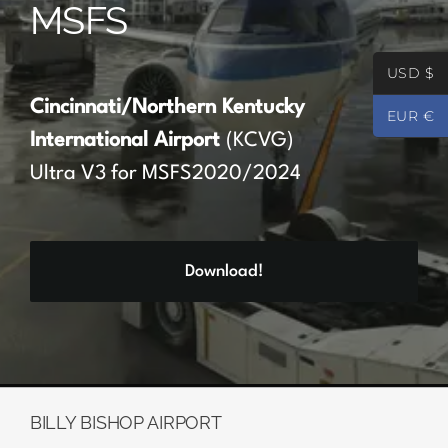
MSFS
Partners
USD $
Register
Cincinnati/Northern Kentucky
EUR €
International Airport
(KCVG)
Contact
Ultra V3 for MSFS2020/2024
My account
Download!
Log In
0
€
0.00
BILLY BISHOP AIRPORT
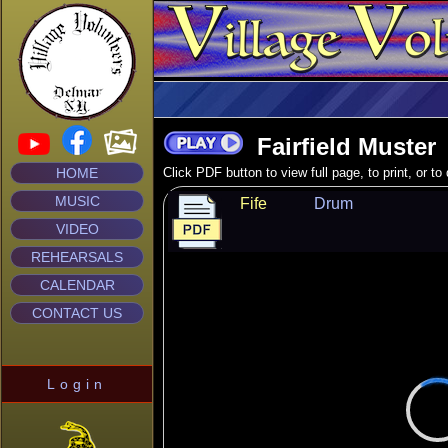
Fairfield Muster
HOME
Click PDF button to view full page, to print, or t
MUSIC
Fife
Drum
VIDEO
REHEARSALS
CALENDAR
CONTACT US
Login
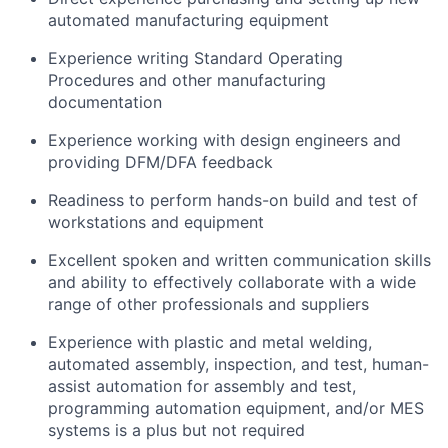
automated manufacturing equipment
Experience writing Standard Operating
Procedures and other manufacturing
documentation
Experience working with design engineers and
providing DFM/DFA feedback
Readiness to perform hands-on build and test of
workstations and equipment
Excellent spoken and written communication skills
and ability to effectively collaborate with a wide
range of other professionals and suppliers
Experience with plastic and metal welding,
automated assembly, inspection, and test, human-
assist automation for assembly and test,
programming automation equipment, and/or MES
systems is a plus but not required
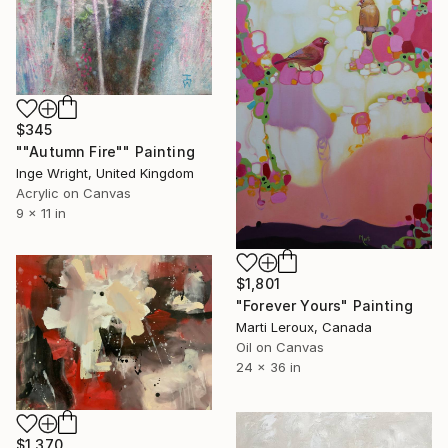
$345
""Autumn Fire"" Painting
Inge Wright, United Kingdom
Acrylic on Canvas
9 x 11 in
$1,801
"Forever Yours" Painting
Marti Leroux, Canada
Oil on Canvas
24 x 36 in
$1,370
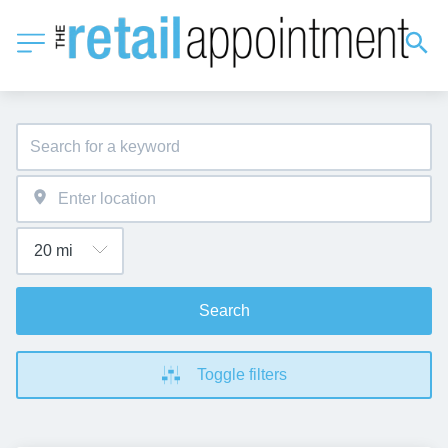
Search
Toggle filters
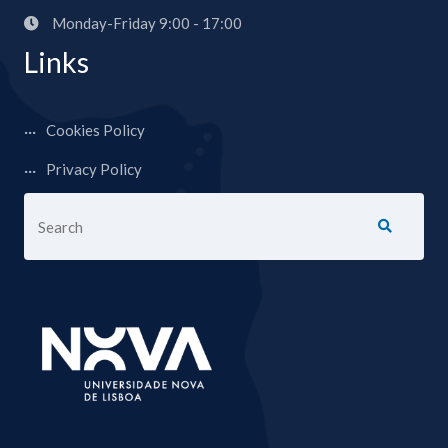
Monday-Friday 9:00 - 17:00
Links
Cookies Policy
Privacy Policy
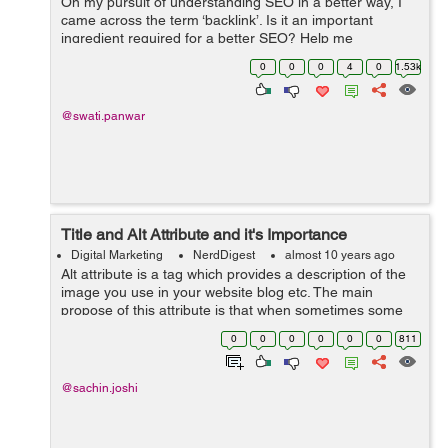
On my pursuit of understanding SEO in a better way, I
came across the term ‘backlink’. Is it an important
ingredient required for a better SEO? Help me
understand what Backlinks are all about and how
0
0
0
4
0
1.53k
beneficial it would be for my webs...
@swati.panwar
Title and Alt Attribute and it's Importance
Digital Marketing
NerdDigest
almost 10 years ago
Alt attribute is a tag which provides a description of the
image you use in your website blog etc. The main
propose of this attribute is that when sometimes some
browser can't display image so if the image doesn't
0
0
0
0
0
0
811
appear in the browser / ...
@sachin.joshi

■ EXERCISE
Lay out each line of text from the listing above as a numbered list, skipping any blank lines. Leave the pictures out of your answer.

■ SOLUTION TO THIS PROBLEM
1. MSFS
2. Partners
3. USD $
4. Register
5. Cincinnati/Northern Kentucky
6. EUR €
7. International Airport
8. (KCVG)
9. Contact
10. Ultra V3 for MSFS2020/2024
11. My account
12. Download!
13. Log In
14. 0
15. €
16. 0.00
17. BILLY BISHOP AIRPORT
18. Fairfield Muster
19. HOME
20. Click PDF button to view full page, to print, or t
21. MUSIC
22. Fife
23. Drum
24. VIDEO
25. REHEARSALS
26. CALENDAR
27. CONTACT US
28. Login
29. automated manufacturing equipment
30. Experience writing Standard Operating
31. Procedures and other manufacturing
32. documentation
33. Experience working with design engineers and
34. providing DFM/DFA feedback
35. Readiness to perform hands-on build and test of
36. workstations and equipment
37. Excellent spoken and written communication skills
38. and ability to effectively collaborate with a wide
39. range of other professionals and suppliers
40. Experience with plastic and metal welding,
41. automated assembly, inspection, and test, human-
42. assist automation for assembly and test,
43. programming automation equipment, and/or MES
44. systems is a plus but not required
45. $345
46. ""Autumn Fire"" Painting
47. Inge Wright, United Kingdom
48. Acrylic on Canvas
49. 9 x 11 in
50. $1,801
51. "Forever Yours" Painting
52. Marti Leroux, Canada
53. Oil on Canvas
54. 24 x 36 in
55. $1,370
56. Search
57. Toggle filters
58. Monday-Friday 9:00 - 17:00
59. Links
60. Cookies Policy
61. Privacy Policy
62. On my pursuit of understanding SEO in a better way, I
63. came across the term ‘backlink’. Is it an important
64. ingredient required for a better SEO? Help me
65. understand what Backlinks are all about and how
66. 0
67. 0
68. 0
69. 4
70. 0
71. 1.53k
72. beneficial it would be for my webs...
73. @swati.panwar
74. Title and Alt Attribute and it's Importance
75. Digital Marketing
76. NerdDigest
77. almost 10 years ago
78. Alt attribute is a tag which provides a description of the
79. image you use in your website blog etc. The main
80. propose of this attribute is that when sometimes some
81. browser can't display image so if the image doesn't
82. 0
83. 0
84. 0
85. 0
86. 0
87. 0
88. 811
89. appear in the browser / ...
90. @sachin.joshi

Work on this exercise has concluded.